Provide again, from the entries below, every line from the one containing "ring pip: (201, 487)" through the one containing "middle pip: (185, 238)", exactly as written, and no other line.

• Pose estimation data
/---
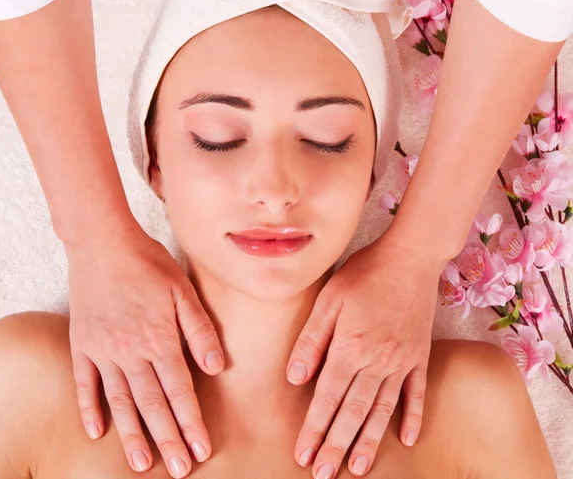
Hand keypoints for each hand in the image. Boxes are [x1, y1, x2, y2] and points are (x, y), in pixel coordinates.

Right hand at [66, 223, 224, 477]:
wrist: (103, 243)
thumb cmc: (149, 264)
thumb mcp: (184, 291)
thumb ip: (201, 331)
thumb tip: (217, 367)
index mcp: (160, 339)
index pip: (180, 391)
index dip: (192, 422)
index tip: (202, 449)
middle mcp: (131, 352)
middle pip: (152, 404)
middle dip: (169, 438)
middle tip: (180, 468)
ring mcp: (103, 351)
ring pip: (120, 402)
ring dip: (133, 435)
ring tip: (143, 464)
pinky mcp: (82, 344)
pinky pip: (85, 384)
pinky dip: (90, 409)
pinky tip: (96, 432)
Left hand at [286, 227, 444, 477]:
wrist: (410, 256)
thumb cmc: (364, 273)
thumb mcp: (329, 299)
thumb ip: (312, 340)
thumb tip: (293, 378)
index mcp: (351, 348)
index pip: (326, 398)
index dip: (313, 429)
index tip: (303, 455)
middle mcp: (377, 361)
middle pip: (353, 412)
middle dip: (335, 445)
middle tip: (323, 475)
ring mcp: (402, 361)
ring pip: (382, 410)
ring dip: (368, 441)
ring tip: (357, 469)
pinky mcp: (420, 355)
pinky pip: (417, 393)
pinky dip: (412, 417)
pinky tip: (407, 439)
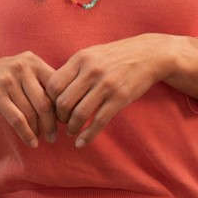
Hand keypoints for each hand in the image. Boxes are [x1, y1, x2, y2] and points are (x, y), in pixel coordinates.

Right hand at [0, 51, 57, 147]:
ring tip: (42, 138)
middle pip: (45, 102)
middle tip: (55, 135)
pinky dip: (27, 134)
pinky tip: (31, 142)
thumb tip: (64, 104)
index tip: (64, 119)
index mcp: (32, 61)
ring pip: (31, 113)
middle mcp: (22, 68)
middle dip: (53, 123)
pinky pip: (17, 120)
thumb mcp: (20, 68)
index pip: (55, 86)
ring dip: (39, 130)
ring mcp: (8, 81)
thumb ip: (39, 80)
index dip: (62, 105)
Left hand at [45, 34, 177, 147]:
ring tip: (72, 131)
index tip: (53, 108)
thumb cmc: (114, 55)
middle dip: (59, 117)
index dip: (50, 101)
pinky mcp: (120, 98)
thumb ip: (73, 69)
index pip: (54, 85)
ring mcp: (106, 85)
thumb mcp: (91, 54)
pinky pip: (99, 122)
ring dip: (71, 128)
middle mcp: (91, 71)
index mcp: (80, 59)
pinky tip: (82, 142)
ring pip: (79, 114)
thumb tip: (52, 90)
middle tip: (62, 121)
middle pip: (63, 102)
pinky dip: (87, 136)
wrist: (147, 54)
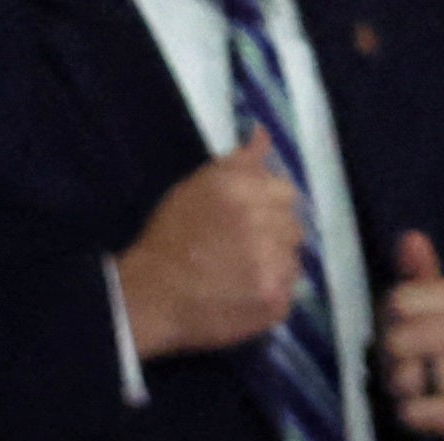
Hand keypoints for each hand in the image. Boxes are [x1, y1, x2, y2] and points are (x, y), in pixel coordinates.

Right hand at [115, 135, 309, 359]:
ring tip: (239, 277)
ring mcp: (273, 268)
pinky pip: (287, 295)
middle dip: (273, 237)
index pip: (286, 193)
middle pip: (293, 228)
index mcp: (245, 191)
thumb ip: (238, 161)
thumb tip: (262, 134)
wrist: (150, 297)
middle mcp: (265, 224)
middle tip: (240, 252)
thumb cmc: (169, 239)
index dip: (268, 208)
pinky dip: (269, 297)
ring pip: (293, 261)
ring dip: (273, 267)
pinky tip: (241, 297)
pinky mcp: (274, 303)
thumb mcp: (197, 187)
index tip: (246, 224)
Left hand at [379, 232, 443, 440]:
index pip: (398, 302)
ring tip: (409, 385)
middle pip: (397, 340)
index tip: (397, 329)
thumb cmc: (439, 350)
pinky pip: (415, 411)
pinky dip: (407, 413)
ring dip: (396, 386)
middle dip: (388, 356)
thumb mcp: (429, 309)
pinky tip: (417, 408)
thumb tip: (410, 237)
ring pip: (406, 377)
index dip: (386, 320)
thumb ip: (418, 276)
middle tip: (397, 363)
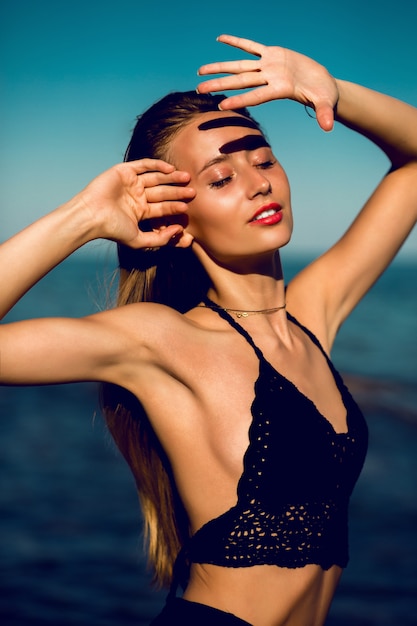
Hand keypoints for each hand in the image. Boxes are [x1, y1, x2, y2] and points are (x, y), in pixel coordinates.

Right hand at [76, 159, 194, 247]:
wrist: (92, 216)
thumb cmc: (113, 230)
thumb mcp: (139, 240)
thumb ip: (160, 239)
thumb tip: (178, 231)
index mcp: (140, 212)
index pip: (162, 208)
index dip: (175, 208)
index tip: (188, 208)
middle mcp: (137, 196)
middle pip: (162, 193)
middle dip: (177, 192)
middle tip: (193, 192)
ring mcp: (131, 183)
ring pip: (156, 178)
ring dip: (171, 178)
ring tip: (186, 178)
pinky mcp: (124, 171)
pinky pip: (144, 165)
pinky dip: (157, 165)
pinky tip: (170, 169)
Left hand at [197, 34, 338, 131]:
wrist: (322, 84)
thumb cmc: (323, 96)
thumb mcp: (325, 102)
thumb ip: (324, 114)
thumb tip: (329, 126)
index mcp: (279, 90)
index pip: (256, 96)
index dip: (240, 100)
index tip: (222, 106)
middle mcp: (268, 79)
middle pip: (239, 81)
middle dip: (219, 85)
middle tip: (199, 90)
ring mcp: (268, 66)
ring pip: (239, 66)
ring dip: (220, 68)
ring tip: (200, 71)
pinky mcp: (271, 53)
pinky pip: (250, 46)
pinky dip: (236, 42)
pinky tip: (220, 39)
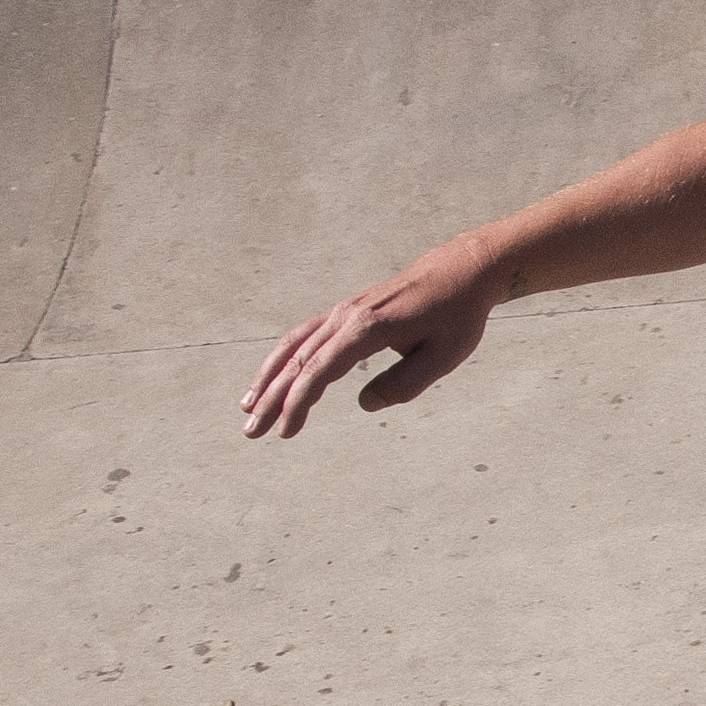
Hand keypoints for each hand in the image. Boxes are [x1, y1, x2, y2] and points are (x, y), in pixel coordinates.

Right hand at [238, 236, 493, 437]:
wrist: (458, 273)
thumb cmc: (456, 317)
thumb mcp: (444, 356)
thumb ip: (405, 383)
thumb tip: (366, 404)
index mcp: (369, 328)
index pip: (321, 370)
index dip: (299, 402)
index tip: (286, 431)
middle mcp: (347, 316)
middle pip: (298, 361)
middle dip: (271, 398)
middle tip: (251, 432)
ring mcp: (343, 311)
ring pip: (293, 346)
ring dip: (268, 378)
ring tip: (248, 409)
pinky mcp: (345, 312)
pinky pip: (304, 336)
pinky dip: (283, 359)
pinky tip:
\---
/---
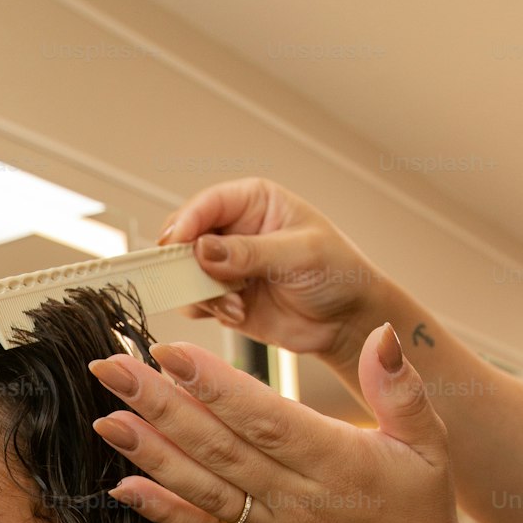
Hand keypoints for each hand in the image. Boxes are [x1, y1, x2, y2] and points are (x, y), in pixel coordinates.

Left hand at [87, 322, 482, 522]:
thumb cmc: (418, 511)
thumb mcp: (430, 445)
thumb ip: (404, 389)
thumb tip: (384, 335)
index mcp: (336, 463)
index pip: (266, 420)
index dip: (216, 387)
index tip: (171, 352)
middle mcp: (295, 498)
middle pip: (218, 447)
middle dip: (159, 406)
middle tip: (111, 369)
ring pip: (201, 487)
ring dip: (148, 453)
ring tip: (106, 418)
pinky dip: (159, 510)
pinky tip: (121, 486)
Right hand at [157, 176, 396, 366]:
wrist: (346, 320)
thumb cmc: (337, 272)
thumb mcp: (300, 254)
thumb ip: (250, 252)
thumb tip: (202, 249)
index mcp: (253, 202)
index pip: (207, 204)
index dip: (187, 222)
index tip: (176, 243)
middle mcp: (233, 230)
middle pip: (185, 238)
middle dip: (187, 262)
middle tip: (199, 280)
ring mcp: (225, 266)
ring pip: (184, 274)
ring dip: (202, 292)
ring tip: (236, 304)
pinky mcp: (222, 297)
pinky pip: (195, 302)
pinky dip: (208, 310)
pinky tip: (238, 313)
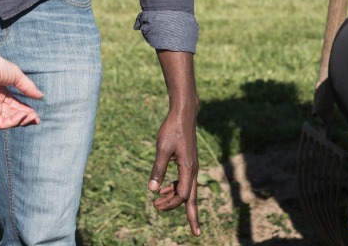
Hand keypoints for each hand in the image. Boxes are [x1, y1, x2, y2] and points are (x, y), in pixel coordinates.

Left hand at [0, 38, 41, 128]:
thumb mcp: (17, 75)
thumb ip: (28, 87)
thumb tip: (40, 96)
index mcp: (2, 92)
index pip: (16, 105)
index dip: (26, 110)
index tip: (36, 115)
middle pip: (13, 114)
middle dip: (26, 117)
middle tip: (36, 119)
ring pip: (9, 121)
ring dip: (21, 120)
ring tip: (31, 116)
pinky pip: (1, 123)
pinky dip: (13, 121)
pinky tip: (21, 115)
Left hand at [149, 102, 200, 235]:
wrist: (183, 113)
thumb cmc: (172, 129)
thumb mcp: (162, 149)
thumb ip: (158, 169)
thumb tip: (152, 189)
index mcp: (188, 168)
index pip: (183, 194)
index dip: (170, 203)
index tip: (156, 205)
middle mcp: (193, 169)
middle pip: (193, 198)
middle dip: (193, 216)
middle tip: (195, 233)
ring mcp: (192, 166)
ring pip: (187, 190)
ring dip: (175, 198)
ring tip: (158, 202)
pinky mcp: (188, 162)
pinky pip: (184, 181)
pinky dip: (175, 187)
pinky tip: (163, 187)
\---
• TASK OUTPUT
ring pip: (201, 487)
ring dip: (148, 453)
ring tip: (106, 418)
pinky dip: (159, 510)
pinky tip: (121, 486)
Right hand at [157, 176, 396, 366]:
wrist: (346, 320)
thumb cmc: (337, 272)
thumb mcp: (300, 254)
thumb ip: (250, 252)
thumb tip: (202, 249)
index mcp: (253, 202)
index pip: (207, 204)
index dip: (187, 222)
index tip: (176, 243)
middle mcp: (233, 230)
middle pip: (185, 238)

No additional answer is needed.